**GOAL 1**
Decide whether each statement, (a) through (c), agrees with the PIC tutorial. Answer yes or no for each and quote the exact words from the tutorial that decide it.
(a) The author is working with the PIC18F4550 and PIC18F46K22 in a 40-pin DIP/PDIP package.
(b) The earlier MCC18 compiler supported PIC10 through PIC18.
(c) XC16 is the compiler for 32-bit controllers.

Home > Electronics > Programming PIC 18 using XC8 (MPLAB X) : Setting Configuration Bits

Programming PIC 18 using XC8 (MPLAB X) : Setting Configuration Bits

This will be the first of my PIC series. MPLAB X is Microchip’s new (relatively) IDE and XC8 is the new (remember HI-TECH C compiler) C compiler for the 8 bit controllers. Unlike previous Microchip C Compiler (known as MCC18 – for 8 bit) which allowed only PIC18 series, now they cover from PIC10 up to PIC18. Then you move on to XC16 for 16 bit and XC32 for 32bit controllers.

I wanted to start this article by starting a new project and go on, but Microchip has already done a nice job. Given below are the links that you should visit before further reading.

Link for IDE and Compiler : http://www.microchip.com/pagehandler/en_us/devtools/mplabxc/

Link for Installation instructions : http://microchip.wikidot.com/

Problems, “Not working” a.k.a FAQ type questions : http://www.microchip.com/forums/

Yeah, the last link is for some problems you might be facing. I have taken a long time in drafting this whole series and I want to put my time writing it down. So use this as a guide/tutorial.

Before we start, some

Ground rules

1) No bread board – bread board for microcontrollers is a fiasco. If you were having success till now, you are at the mercy of your luck.

2) Read Datasheet – If you did not read the data sheet, then don’t call yourself someone who has used microcontrollers.

Assumptions

1) You know basic electronics (ohm’s law, transistors, etc..)

2) You know logic gates and digital circuits.

3) You know some C, the programming language (yes, we will be doing a lot of C and of course pointers)

Also please download this pdf titled “Microchip XC 8 Compiler User’s Guide” (http://ww1.microchip.com/downloads/en/DeviceDoc/52053B.pdf). As the title say’s, that’s your compiler guide.

Please leave feedback in the comments section, so that I can improve the quality

I am using PIC18F4550 and PIC18F46K22, 40 Pin DIP/PDIP package. Codes should be a lot similar. If there is any difference, I’ll let you know.

The hardware/prototyping board I’m using is from EZModule.com (http://www.ezmodule.com/). The site has many more goodies for an electronics hobbyist. Here is the picture of the board I’m using (makes your life a lot easier).

ezpic

Assuming you have installed the latest version of MPLABX and XC8 compiler, you can start a new project by following the screenshots. Here I am making one for PIC18F4550. It’s the same for all controllers

newproject

picselect

selecthardware

selectcompiler

Now we have successfully created a project and this is how the project tab will look like. Its plain and no files inside. Which means we will be adding files to make it work.

**SUPPLIED ENTRIES**
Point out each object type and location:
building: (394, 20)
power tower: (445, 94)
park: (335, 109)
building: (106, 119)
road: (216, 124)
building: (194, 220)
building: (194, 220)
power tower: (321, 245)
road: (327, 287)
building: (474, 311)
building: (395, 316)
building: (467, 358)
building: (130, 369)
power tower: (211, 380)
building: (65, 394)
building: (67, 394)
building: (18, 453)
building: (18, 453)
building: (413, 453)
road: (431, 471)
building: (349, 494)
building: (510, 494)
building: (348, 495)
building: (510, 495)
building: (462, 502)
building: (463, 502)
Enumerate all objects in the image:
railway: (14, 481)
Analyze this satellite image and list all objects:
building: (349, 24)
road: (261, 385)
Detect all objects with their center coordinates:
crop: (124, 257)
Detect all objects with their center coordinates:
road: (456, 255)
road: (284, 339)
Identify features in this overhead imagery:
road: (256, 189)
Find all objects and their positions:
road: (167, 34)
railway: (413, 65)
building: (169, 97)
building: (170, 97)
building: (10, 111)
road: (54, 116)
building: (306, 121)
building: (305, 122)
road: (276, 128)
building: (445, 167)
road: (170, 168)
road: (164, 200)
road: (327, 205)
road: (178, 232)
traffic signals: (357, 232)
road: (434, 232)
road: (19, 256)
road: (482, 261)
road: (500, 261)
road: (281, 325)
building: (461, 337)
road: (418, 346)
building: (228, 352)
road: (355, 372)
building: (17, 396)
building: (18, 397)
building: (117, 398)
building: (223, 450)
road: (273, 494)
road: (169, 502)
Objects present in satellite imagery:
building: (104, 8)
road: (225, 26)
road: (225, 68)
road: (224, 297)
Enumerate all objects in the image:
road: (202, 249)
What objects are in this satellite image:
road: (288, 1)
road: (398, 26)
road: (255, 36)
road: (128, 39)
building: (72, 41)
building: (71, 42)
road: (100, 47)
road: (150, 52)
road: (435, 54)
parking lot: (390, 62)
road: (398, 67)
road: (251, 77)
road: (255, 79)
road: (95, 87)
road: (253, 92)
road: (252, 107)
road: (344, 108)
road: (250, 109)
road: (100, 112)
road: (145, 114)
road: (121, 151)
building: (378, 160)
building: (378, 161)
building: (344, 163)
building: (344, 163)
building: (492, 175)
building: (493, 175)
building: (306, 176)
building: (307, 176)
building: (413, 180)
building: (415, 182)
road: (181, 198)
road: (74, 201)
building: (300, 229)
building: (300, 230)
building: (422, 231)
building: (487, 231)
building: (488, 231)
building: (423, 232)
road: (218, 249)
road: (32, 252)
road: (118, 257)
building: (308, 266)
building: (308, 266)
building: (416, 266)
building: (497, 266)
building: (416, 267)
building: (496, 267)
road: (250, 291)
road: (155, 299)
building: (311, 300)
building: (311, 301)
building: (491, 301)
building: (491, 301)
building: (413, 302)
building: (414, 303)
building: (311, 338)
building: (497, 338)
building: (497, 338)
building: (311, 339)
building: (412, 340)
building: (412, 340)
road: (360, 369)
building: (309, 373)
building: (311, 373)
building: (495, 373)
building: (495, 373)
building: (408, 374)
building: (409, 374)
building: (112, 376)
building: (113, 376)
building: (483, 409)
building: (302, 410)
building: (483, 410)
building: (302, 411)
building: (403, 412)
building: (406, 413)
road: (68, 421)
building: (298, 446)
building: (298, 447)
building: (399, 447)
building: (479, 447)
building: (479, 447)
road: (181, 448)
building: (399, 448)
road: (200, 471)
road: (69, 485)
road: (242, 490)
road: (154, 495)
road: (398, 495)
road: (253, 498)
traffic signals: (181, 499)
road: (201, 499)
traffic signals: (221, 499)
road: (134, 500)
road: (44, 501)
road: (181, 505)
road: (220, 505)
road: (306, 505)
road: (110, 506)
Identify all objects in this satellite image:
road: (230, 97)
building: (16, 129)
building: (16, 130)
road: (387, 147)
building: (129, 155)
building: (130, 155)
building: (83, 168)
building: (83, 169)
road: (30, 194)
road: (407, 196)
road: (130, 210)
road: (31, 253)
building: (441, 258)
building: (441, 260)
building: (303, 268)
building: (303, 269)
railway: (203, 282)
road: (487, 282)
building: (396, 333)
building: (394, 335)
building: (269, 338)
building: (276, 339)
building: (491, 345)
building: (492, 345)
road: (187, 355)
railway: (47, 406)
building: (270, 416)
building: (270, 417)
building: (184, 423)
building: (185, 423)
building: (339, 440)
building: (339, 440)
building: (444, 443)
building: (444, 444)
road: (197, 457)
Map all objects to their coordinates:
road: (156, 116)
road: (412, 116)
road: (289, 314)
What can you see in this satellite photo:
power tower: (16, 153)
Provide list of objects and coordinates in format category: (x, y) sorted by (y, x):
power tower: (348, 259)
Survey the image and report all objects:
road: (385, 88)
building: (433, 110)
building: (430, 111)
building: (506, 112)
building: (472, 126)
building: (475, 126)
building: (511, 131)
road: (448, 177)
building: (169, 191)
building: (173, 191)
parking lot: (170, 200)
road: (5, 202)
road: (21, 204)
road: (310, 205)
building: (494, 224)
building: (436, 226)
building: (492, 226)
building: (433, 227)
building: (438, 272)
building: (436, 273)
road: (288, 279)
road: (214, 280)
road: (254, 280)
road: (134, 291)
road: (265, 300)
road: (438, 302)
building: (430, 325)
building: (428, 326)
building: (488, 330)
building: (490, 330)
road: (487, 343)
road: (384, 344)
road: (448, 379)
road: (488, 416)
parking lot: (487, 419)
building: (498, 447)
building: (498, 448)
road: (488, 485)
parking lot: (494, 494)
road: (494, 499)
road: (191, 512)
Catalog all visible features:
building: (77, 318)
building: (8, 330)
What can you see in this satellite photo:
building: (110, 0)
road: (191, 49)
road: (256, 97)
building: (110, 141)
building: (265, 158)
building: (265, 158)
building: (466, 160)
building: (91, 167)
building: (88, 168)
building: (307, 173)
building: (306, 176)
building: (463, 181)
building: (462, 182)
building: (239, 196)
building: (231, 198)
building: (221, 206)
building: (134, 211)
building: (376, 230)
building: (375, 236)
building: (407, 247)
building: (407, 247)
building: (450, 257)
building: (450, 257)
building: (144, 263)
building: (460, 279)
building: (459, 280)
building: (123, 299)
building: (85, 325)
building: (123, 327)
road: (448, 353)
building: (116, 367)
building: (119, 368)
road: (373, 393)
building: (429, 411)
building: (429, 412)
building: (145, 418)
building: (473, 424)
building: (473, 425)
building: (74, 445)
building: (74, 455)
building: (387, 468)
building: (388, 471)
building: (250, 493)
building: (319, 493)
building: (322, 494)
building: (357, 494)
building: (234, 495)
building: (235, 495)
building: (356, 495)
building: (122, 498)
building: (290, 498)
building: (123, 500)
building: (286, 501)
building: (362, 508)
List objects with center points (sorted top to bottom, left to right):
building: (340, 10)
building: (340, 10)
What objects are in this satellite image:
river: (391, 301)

**GOAL 2**
Rename "power tower" to "pylon" in the entries and change nothing else. Start at the first line of the entries and stop after the line containing "road: (284, 339)". Give only those lines.

**COMPLETE ANSWER 1**
(a) Yes: "I am using PIC18F4550 and PIC18F46K22, 40 Pin DIP/PDIP package."
(b) No: "Unlike previous Microchip C Compiler (known as MCC18 – for 8 bit) which allowed only PIC18 series, now they cover from PIC10 up to PIC18."
(c) No: "Then you move on to XC16 for 16 bit and XC32 for 32bit controllers."

**COMPLETE ANSWER 2**
Point out each object type and location:
building: (394, 20)
pylon: (445, 94)
park: (335, 109)
building: (106, 119)
road: (216, 124)
building: (194, 220)
building: (194, 220)
pylon: (321, 245)
road: (327, 287)
building: (474, 311)
building: (395, 316)
building: (467, 358)
building: (130, 369)
pylon: (211, 380)
building: (65, 394)
building: (67, 394)
building: (18, 453)
building: (18, 453)
building: (413, 453)
road: (431, 471)
building: (349, 494)
building: (510, 494)
building: (348, 495)
building: (510, 495)
building: (462, 502)
building: (463, 502)
Enumerate all objects in the image:
railway: (14, 481)
Analyze this satellite image and list all objects:
building: (349, 24)
road: (261, 385)
Detect all objects with their center coordinates:
crop: (124, 257)
Detect all objects with their center coordinates:
road: (456, 255)
road: (284, 339)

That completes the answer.